“Push and Shove” – No Doubt

2 stars (out of 5)

0

"Push and Shove"No Doubt can hardly be considered prolific; this is their sixth album in 20 years, 10 years since their last and best album “Rock Steady”.  In the decade since this album Gwen Stefani temporarily left her bandmates, had children and released 1 brilliant and hugely successful pop album as a solo artist,  “L.A.M.B”, followed by the far less cohesive “The Sweet Escape” in 2006 which betrayed itself by chasing r’n’b trends and guest spots. No one seemed to be sure what was to follow, which finally finds us here in 2012 with the Mark Stent-produced “Push and Shove”.

Settle Down” was the public’s first taste of  the bands new material and it tasted familiar and reassuring; pop ska with some ‘hey, hey, heys’, a Bollywood string opening and a spacy full minute and a half instrumental dub outro.  It also seemed to confirm that the band were prepared to experiment a little . Next up and the best track here by a long shot, is the exuberant Major Lazer-featuring and produced title track ‘Push and Shove’.  Stefani shares tongue-twister verses with dancehall rapper Busy Signal and the whole track with its slowed-down, big beat chorus and multi- part structure could have been an over-ambitious indulgent mess but is the only track that really has any authentic energy and demonstrates all that can be potentially fantastic about No Doubt. Both of these tracks were made available before the album was released, “Settle Down” as the first single accompanied by a full 6 minute video directed by old favourite Sophie Muller and “Push and Shove” as a teaser track.  Shame that these tracks were not indicative of what was actually remaining on the, at that point unheard, album.
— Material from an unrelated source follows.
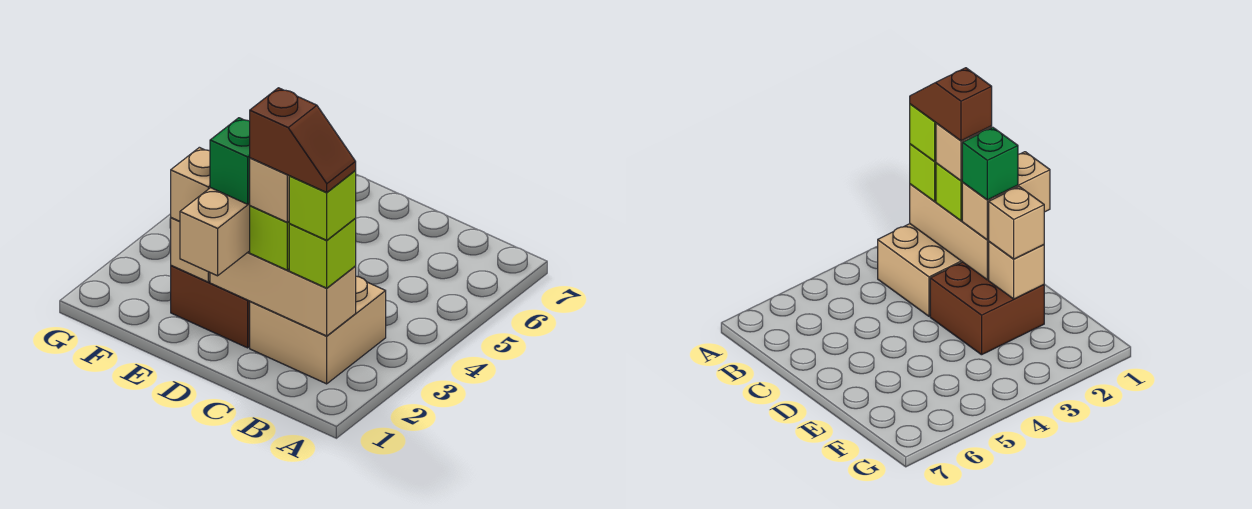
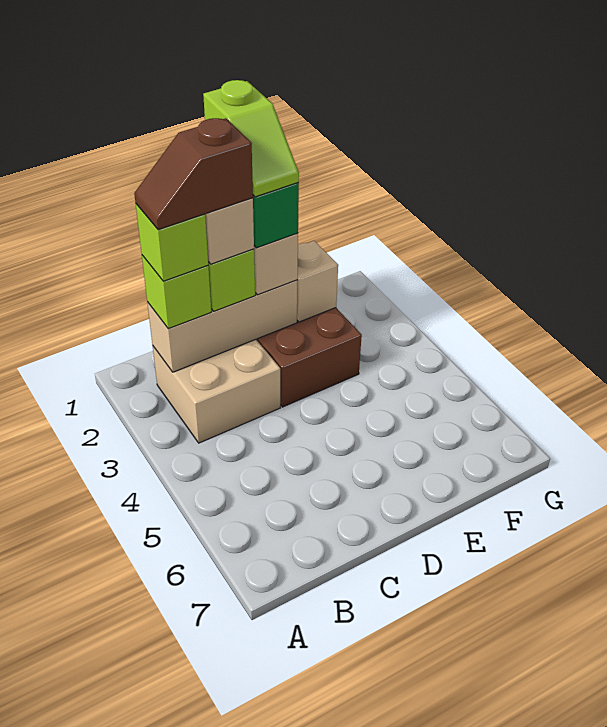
none -> lime 1x2 slope [203,80,299,197]
tan 1x1 brick [171,147,210,221] -> none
Gwen Stefani has recently been conducting the usual round of interviews required when promoting an album from a hugely successful band who many thought may never record together again and she said an interesting thing. Whilst referring to her solo albums she commented they were never meant to be taken seriously, a weird comment to the millions who bought them and watched her tour them live. Even stranger is that one of the better tracks here, “Sparkle”, was originally recorded for Stefani’s second album but was never used and that the template for at least half of this album is exactly the electronic pop that defined her solo excursion, so is this also not serious? The ska/surf pop punk makes a very brief reappearance, a few trumpets here and there but the songs themselves are bland and fail to stick. “Gravity” is a nice electro pop track but is the complete spit of Stefani’s big solo hit “Cool” and “Undone” is a dreary acoustic ballad which never reaches its destination.  “Looking Hot” and “One More Summer” are shallow, slick non-starters and could be sung by either Pink or Katy Perry on a slow day.

It’s hard to understand how No Doubt managed to make such a sluggish, boring album; they have access to the best producers, songwriters and musicians but that’s failed to make a difference.  “Push and Shove” will probably do very well, though I doubt somehow it will sell like its predecessor. Incredibly significant changes have taken place in the music industry, good and bad, over the last decade and it looks like No Doubt are trying to play by the new rules when really they need to throw them aside and just do own their own thing.  A major disappointment.